John and Eric Monasevitch used the master’s of management program to guide their careers
John Monasevitch seemed destined for a career in medicine when he landed at the University of Denver in 2017.
Both of his parents were medical professionals, so he gravitated to a biological science undergraduate major, hoping to discover his passion along the way.
But he never found that spark.
Despite progressing through the major and reaching upper-level classes, John didn’t love biology and was left wondering what was next. It was too late for a major change, as he was rapidly approaching graduation, but he had a sliver of interest that he wanted to chase.
John had taken non-major classes in finance and investing at the Daniels College of Business toward the end of his undergraduate career and found himself drawn back to them when thinking about what else he could pursue.
So, when graduation came around, he decided to stay in school. He’d remain at the University and pursue a master’s of science in management from Daniels to help build a base of business skills. His goal was to pull the string on his finance passion, narrowing his career focus and broadening his industry connections.
“The MSM program served as an excellent way to facilitate that transition and get that foundation of business education,” he said. “It also provided opportunities to network and talk with people in the finance industry.”

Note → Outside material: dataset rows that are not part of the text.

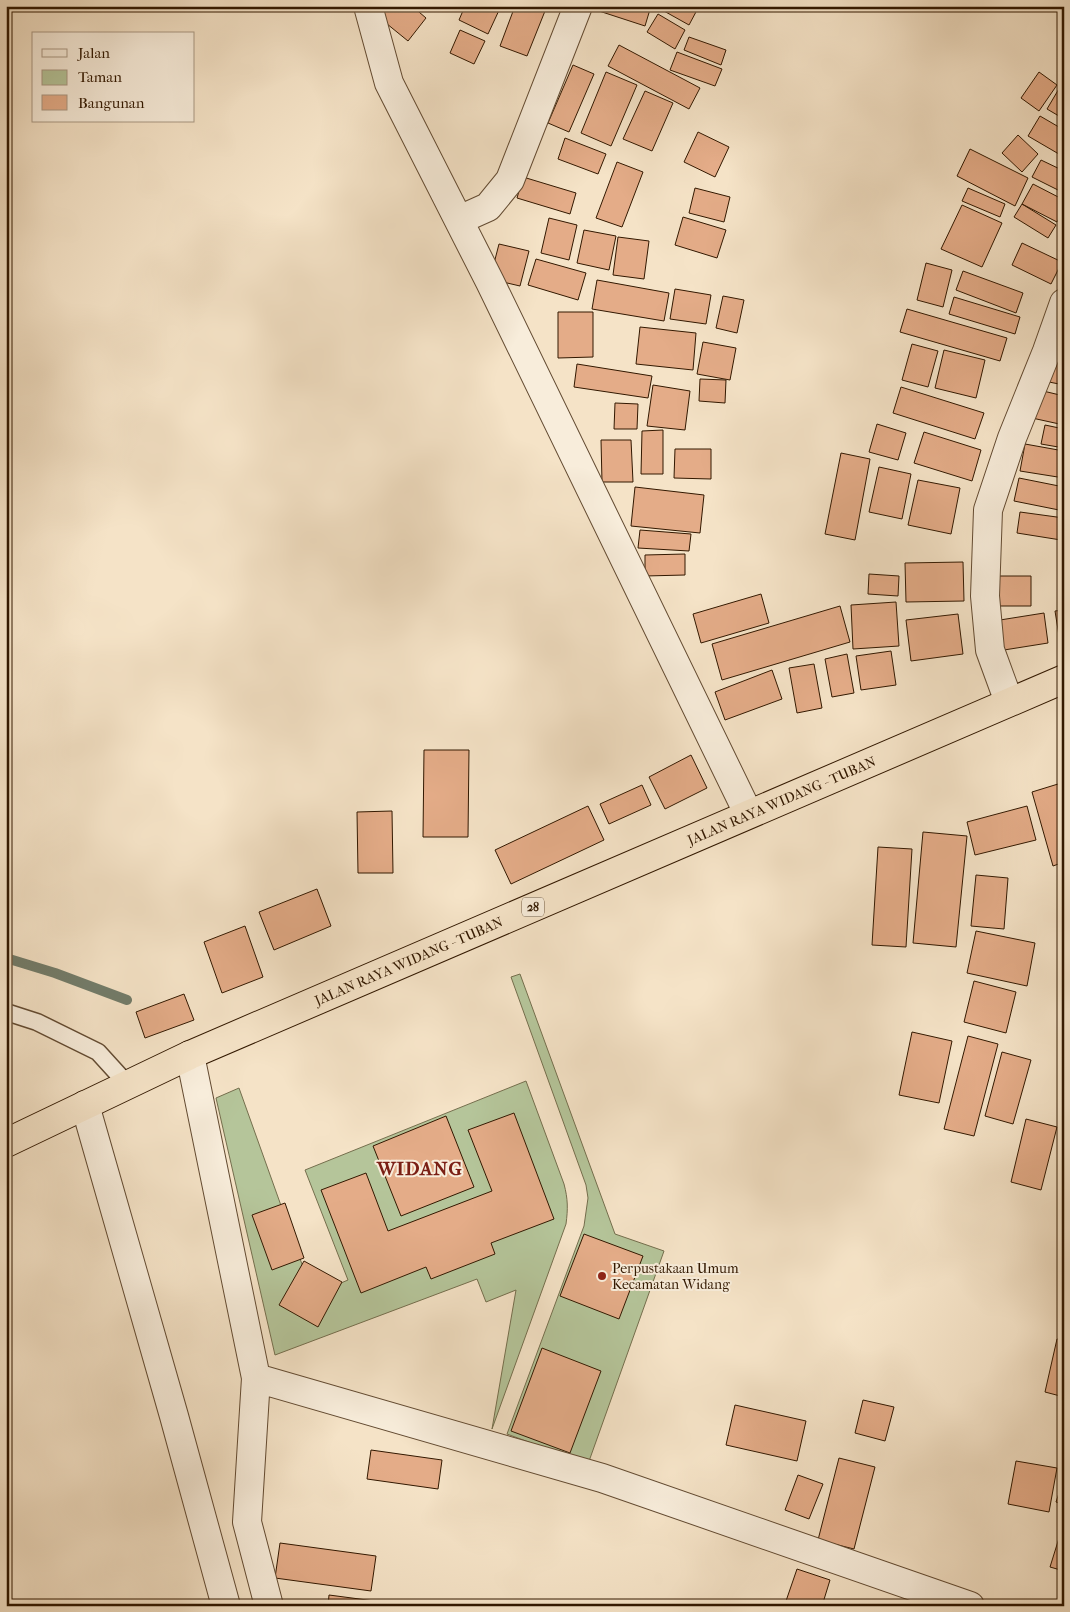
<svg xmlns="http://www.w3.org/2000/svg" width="1070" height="1612" font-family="'IM FELL French Canon',serif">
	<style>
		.green { fill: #b5c59a; stroke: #746e4d }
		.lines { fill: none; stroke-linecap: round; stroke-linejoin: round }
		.stream { stroke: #727c6a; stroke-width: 10 }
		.building { fill: #e4ac88; stroke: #321800 }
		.service-casing { stroke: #634b32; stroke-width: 19 }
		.minor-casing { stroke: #634b32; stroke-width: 30 }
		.trunk-casing { stroke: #321800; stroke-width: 30 }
		.service { stroke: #f8eddb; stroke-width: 16 }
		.minor { stroke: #f8eddb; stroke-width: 28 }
		.trunk { stroke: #f5e3c7; stroke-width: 28 }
		.poi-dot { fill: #8f2418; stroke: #f8eddb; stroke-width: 2 }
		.labels { text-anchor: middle; stroke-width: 4; stroke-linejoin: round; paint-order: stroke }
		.shield { fill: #f8eddb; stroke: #6d5842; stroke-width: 1 }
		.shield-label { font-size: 12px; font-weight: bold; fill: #321800 }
		.street-label { font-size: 14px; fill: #321800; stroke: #f8eddb }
		.poi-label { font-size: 14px; fill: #321800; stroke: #f8eddb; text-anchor: start }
		.district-label { font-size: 19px; font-weight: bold; letter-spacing: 1px; fill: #7a1f14; stroke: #f8eddb }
	</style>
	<rect width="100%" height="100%" fill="#f5e3c7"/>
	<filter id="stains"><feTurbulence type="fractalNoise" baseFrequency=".004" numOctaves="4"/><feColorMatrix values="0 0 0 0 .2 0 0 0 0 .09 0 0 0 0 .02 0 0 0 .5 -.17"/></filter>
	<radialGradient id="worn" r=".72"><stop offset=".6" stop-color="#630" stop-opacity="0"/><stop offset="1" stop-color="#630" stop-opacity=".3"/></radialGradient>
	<path class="green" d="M520,974L615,1234L664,1251L588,1464L507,1434L584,1226L588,1198L586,1185L511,977Z
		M526,1081L564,1184C568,1199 568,1209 566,1224L492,1429L516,1290L486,1302L477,1279L275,1355L216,1098L239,1088L313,1295L348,1280L305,1170Z"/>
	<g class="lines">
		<path class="stream" d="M6,958L55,973L127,1000"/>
	</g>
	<path class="building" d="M365,6H412L426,18L408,41Z
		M465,6H501L488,34L459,20Z
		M515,6H532L545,11L527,56L500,46Z
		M601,6H651L645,26L599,11Z
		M655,6H690L697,10L689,25Z
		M658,14L685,30L675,49L647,32Z
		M460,30L485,41L474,64L450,53Z
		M689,37L726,50L721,65L684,50Z
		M619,45L700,88L689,109L608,66Z
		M677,52L722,69L715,86L670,70Z
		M573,65L594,74L569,132L548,123Z
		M606,72L637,85L611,146L581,133Z
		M1039,72L1057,85L1039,111L1021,98Z
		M1060,87L1064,89V119L1047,109Z
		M645,91L673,103L652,151L623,139Z
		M1040,116L1064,130V157L1028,136Z
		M698,132L729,147L715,177L684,162Z
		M1018,135L1038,154L1022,172L1002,153Z
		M565,138L606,154L598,174L558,159Z
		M970,149L1028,178L1015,206L957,176Z
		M1041,160L1064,171V193L1032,177Z
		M617,162L643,172L622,227L596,218Z
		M523,177L576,193L570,214L517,198Z
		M1033,184L1064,200V209L1057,222L1022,204Z
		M695,188L730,197L724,222L689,213Z
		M968,188L1005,204L1000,217L962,201Z
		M1022,204L1056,225L1048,238L1014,217Z
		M962,205L1002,223L982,267L941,249Z
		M683,217L726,230L717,258L675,245Z
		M549,218L577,225L569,260L541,253Z
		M584,230L616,236L609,270L577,263Z
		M618,237L649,241L644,279L613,275Z
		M1022,243L1062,262L1051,284L1012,265Z
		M499,244L529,251L520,286L490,279Z
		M536,259L586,273L578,300L528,285Z
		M926,263L952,270L943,307L917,300Z
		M963,271L1023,293L1016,313L956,290Z
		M597,280L669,293L664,321L592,309Z
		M675,289L711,295L706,324L670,319Z
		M723,296L744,300L737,333L716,328Z
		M954,297L1020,317L1015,334L949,314Z
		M907,309L1007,338L1000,361L900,332Z
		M558,312H593V357L558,358Z
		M640,327L696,333L693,370L636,364Z
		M703,342L736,348L730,380L697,374Z
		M912,344L938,351L928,387L902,380Z
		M944,350L985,360L976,398L935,388Z
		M1050,353L1064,356V385L1044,381Z
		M577,364L652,376L648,398L574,387Z
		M700,379L726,380L725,403L699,401Z
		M653,385L690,391L685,430L647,426Z
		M901,387L984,413L975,439L893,413Z
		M1039,390L1064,396V425L1032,418Z
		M615,403L638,404L637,429H614Z
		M877,424L906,433L898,460L869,452Z
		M1045,425L1064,429V448L1041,444Z
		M663,430V474H641L642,431Z
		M924,432L981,450L972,481L914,463Z
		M601,440H631L633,482H602Z
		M1025,444L1064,451V478L1020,471Z
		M675,449H711V479L674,478Z
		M841,453L870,459L855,540L825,534Z
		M879,467L911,474L902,519L869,512Z
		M1019,478L1064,487V511L1014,501Z
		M918,480L960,488L951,534L908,525Z
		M635,487L704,495L700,533L631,526Z
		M1020,512L1064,518L1061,540L1017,533Z
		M640,530L691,534L689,551L638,548Z
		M1059,549H1064L1063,602Z
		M685,554V575L645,576V555Z
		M963,562L964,601L906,602L905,563Z
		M869,574L899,576L898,596L868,594Z
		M998,576H1031V606H997Z
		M761,594L769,623L701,643L693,614Z
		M896,602L899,646L853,649L851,605Z
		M840,606L850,642L722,680L712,644Z
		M1064,610V635L1059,636L1055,611Z
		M1044,613L1048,643L1004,650L1000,620Z
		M958,614L963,654L911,661L906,620Z
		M891,651L896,685L861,690L856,656Z
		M847,654L854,693L832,697L825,659Z
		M814,664L822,708L797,713L789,668Z
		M772,670L782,699L725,720L715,692Z
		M424,750H469L468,837H423Z
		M691,755L707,788L665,809L649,777Z
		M1058,784L1064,805V862L1053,866L1032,792Z
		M642,785L651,805L609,824L600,804Z
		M588,806L604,840L511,884L495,850Z
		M1027,806L1036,840L975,855L967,822Z
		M392,811L393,873H358L357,812Z
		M923,832L967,836L956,947L913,943Z
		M878,847L912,849L906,947L872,945Z
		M976,875L1008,878L1004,929L971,926Z
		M317,889L331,926L274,950L259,912Z
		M245,926L263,977L222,993L204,942Z
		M976,931L1035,943L1027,986L967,973Z
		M974,981L1016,992L1006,1033L964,1022Z
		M184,994L194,1020L145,1038L136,1012Z
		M912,1032L952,1041L939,1103L899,1095Z
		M968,1036L998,1044L974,1136L944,1129Z
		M1002,1052L1031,1060L1013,1124L985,1116Z
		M514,1113L554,1219L491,1243L495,1254L431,1279L426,1267L361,1293L321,1190L366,1173L388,1231L492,1191L468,1130Z
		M446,1116L474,1187L401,1216L373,1146Z
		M1026,1119L1057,1127L1041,1190L1011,1182Z
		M285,1203L304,1258L272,1270L252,1215Z
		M584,1234L643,1256L619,1319L560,1296Z
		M304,1261L342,1282L318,1327L279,1305Z
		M1057,1339L1064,1340V1397L1045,1392Z
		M542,1348L601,1371L570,1453L511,1431Z
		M863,1400L894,1407L885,1441L855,1433Z
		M735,1405L806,1421L797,1461L726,1445Z
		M371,1450L442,1460L438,1489L367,1479Z
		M839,1458L875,1467L854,1549L818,1540Z
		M1016,1461L1057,1468L1049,1512L1008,1504Z
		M798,1475L823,1484L809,1519L785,1510Z
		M1064,1478V1505L1056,1502Z
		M1064,1522V1571L1050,1567Z
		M280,1543L376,1556L371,1591L275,1578Z
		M797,1569L830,1580L822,1606H800L786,1601Z
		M329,1595L405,1605L328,1606Z"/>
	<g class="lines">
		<defs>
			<path id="service" d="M6,1012L37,1022L98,1052L128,1085"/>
			<path id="minor" d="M368,6L389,83L490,282L748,813
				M459,220L488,207L510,180L578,6
				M1009,702L990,650L985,596L988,510L1012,438L1047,351L1064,303
				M190,1055L256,1378L247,1522L269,1606
				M85,1105L174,1416L226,1606
				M256,1378L602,1478L970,1606"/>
			<g id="trunk">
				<path id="s1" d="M6,1143L190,1055L1064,679"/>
			</g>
		</defs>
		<use href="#service" class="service-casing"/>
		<use href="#minor" class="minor-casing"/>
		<use href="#trunk" class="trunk-casing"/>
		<use href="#service" class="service"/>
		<use href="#minor" class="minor"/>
		<use href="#trunk" class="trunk"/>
	</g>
	<circle class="poi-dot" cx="602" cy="1276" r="5"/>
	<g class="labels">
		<rect class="shield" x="522" y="897.5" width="22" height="19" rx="4"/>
		<g class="shield-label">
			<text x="533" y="911">28</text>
		</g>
		<g class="street-label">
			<text dy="5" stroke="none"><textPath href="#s1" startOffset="848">JALAN RAYA WIDANG - TUBAN</textPath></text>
			<text dy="5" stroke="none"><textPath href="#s1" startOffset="442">JALAN RAYA WIDANG - TUBAN</textPath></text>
		</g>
		<g class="poi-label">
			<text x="612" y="1273">Perpustakaan Umum<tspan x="612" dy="16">Kecamatan Widang</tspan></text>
		</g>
		<g class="district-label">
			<text x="420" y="1175">WIDANG</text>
		</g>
	</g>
	<rect width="1070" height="1612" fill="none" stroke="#f5e3c7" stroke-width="25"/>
	<rect x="8" y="8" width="1055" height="1597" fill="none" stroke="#321800" stroke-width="2.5"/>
	<rect x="12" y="12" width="1045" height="1587" fill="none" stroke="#321800"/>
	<rect x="32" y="32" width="162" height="90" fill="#f8eddb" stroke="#a99883"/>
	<rect x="42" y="49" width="25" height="8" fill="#f8eddb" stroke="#a99883"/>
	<text x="78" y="58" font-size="15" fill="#321800">Jalan</text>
	<rect x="42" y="70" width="25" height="15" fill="#b5c59a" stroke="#a99883"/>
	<text x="78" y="82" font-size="15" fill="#321800">Taman</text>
	<rect x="42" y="95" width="25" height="15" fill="#e4ac88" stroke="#a99883"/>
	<text x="78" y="108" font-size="15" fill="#321800">Bangunan</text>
	<rect width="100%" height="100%" filter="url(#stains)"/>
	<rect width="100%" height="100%" fill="url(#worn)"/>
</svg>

The program came at the perfect time for John, helping him understand the career potential he had in the finance industry. It also made him realize that the program would be perfect for someone else in his life: his brother Eric.
“Eric and I were very similar before going into the MSM program. We both had an idea of what we found interesting, but we didn’t have a clear idea of how to pursue it or what opportunities were available,” he said. “I got so much out of the MSM program that I though Eric would have a similar experience.”
Eric, John’s older brother, walked a similar undergraduate path to his brother at the University of Oregon. He was a psychology major, focused primarily on research, and unsure of exactly where he’d land in the workforce. His early career built on that research background, and Eric landed at Axiom Resource Management, a healthcare consulting firm, as a health policy research analyst.
He enjoyed applying his research foundation to the role and was drawn to Daniels, first by his brother’s recommendation and then by his desire to grow at his company.
“Through conversations with John about what he was learning, hearing the value he was getting from his professors and the idea of pursuing informational interviews in the field, it seemed like a great opportunity for me to get into the MSM program,” Eric said. He started in September 2022, just months after his brother had graduated.
Both brothers highlighted the one-year program’s personal leadership curriculum, as it helped them determine their path forward after graduation. This was a distinct change for them, as their undergraduate biology and psychology degrees didn’t offer that freedom of self-exploration.
“The program had a strong focus toward personal development, recognizing what your career interests are and forming a plan to achieve those goals,” John said. “In the MSM program, you learn about yourself, figure out what that means, and use what you learn to pursue your career goals.”
In this customizable program, students build a strong foundation of business skills and leadership courses, while developing specialized skills in their field of choice. John focused on finance, landing at Charles Schwab after graduation, while Eric received a graduate certificate in strategic leadership in healthcare organizations.
Eric saw extreme value in Daniels professors sharing the twists and turns of their winding career path, showing that you can always pivot careers.
“For me, and the way that I think about my career and future, it’s nice to know that people who I think are successful didn’t have a linear path,” he said. “It can be very difficult to feel like you aren’t progressing in that [linear] fashion.”
He was also particularly thankful for his brother’s support, always available to answer questions and provide advice.
“It was a golden ticket for me,” he said.